*SUPPLIED DATA*.
☆ ☆ ☆ ☆
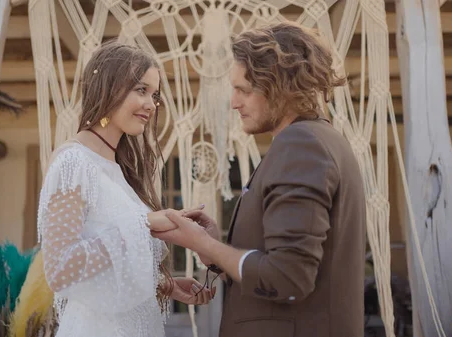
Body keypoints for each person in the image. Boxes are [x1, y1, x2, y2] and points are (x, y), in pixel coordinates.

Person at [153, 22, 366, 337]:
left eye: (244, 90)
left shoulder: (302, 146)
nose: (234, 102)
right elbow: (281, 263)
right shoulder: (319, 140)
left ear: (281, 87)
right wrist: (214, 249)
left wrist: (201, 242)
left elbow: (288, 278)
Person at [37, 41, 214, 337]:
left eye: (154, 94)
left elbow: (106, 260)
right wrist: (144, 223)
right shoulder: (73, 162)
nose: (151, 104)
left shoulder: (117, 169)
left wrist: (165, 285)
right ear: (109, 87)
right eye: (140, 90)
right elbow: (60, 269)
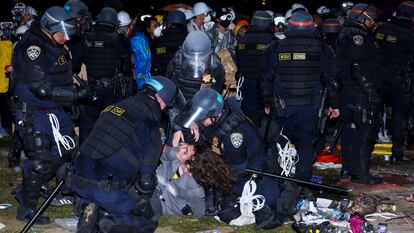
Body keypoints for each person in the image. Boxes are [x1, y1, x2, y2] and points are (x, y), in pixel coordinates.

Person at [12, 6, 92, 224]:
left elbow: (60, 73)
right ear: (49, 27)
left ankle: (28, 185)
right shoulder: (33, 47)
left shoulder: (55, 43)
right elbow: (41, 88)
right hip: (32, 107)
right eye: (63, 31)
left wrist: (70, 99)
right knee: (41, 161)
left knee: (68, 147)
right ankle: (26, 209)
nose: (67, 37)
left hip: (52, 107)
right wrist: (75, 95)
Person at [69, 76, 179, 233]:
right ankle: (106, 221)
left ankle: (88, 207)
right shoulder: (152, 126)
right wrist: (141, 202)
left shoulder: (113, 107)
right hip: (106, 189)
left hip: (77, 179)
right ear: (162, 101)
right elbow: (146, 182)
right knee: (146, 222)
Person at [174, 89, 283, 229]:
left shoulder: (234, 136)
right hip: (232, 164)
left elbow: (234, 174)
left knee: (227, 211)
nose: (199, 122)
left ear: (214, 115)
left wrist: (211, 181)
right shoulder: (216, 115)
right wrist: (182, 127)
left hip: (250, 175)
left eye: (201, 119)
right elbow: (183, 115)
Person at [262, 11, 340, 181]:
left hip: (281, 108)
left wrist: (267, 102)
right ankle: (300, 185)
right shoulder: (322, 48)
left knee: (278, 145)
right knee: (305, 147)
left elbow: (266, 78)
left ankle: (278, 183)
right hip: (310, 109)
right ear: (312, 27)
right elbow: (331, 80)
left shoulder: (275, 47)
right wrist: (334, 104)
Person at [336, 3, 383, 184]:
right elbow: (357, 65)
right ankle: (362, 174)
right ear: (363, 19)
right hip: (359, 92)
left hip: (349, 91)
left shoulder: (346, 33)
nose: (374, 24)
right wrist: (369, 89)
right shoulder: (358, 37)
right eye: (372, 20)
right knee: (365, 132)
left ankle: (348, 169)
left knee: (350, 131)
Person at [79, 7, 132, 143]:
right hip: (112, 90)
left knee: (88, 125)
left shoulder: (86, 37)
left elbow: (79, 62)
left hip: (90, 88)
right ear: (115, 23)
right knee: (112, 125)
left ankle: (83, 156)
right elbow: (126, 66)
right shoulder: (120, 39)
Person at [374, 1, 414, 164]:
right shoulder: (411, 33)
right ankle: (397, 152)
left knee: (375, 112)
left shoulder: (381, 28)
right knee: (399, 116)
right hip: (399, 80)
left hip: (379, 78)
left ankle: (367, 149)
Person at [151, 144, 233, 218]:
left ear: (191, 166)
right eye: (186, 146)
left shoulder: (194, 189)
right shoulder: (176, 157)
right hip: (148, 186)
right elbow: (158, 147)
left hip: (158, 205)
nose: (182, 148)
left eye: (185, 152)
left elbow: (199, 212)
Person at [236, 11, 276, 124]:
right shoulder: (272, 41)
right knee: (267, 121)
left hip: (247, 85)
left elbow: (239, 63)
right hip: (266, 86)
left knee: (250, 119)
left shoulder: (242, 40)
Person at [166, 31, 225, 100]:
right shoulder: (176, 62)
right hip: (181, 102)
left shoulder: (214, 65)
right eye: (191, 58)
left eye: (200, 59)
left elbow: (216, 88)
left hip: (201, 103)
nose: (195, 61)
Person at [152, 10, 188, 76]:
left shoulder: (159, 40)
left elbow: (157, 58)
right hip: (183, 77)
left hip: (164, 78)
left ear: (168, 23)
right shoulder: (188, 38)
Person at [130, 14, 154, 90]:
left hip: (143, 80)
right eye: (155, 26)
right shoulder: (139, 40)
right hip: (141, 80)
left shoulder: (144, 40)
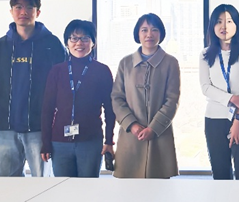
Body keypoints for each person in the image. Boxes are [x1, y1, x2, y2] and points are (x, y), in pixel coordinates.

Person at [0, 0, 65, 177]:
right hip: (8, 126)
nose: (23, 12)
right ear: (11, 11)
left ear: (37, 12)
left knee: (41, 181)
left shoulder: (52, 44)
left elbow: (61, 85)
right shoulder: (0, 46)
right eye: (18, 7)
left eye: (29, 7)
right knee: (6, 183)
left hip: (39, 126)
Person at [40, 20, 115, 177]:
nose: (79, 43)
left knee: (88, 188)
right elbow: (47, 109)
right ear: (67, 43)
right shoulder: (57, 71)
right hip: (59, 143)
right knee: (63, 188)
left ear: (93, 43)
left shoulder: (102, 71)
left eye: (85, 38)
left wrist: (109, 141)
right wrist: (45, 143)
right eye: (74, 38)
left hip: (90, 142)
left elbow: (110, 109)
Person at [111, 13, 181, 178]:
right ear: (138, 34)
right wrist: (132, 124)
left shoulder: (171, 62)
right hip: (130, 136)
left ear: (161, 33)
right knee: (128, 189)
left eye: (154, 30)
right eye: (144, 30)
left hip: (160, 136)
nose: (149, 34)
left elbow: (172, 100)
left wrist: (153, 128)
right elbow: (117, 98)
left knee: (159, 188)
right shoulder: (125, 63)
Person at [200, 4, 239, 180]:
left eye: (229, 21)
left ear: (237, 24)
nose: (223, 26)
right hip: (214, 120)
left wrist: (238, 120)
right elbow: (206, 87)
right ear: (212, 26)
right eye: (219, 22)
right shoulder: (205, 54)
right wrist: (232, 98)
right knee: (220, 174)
☆ ☆ ☆ ☆
*TASK*. Output only the lines from the one holding "right hip: (8, 126)" through the last line above, exactly as they appear.

*SOLVED PROBLEM*.
right hip: (8, 126)
nose: (23, 12)
right ear: (11, 11)
left ear: (37, 12)
left knee: (41, 181)
left shoulder: (52, 44)
left elbow: (61, 85)
right shoulder: (0, 46)
right eye: (18, 7)
left eye: (29, 7)
right knee: (6, 183)
left hip: (39, 126)
Person at [40, 20, 115, 177]:
nose: (79, 43)
left knee: (88, 188)
right elbow: (47, 109)
right ear: (67, 43)
right shoulder: (57, 71)
right hip: (59, 143)
right knee: (63, 188)
left ear: (93, 43)
left shoulder: (102, 71)
left eye: (85, 38)
left wrist: (109, 141)
right wrist: (45, 143)
right eye: (74, 38)
left hip: (90, 142)
left elbow: (110, 109)
Person at [111, 13, 181, 178]:
right ear: (138, 34)
right wrist: (132, 124)
left shoulder: (171, 62)
right hip: (130, 136)
left ear: (161, 33)
right knee: (128, 189)
left eye: (154, 30)
right eye: (144, 30)
left hip: (160, 136)
nose: (149, 34)
left elbow: (172, 100)
left wrist: (153, 128)
right elbow: (117, 98)
left knee: (159, 188)
right shoulder: (125, 63)
Person at [200, 4, 239, 180]:
left eye: (229, 21)
left ear: (237, 24)
nose: (223, 26)
right hip: (214, 120)
left wrist: (238, 120)
right elbow: (206, 87)
right ear: (212, 26)
right eye: (219, 22)
right shoulder: (205, 54)
right wrist: (232, 98)
right knee: (220, 174)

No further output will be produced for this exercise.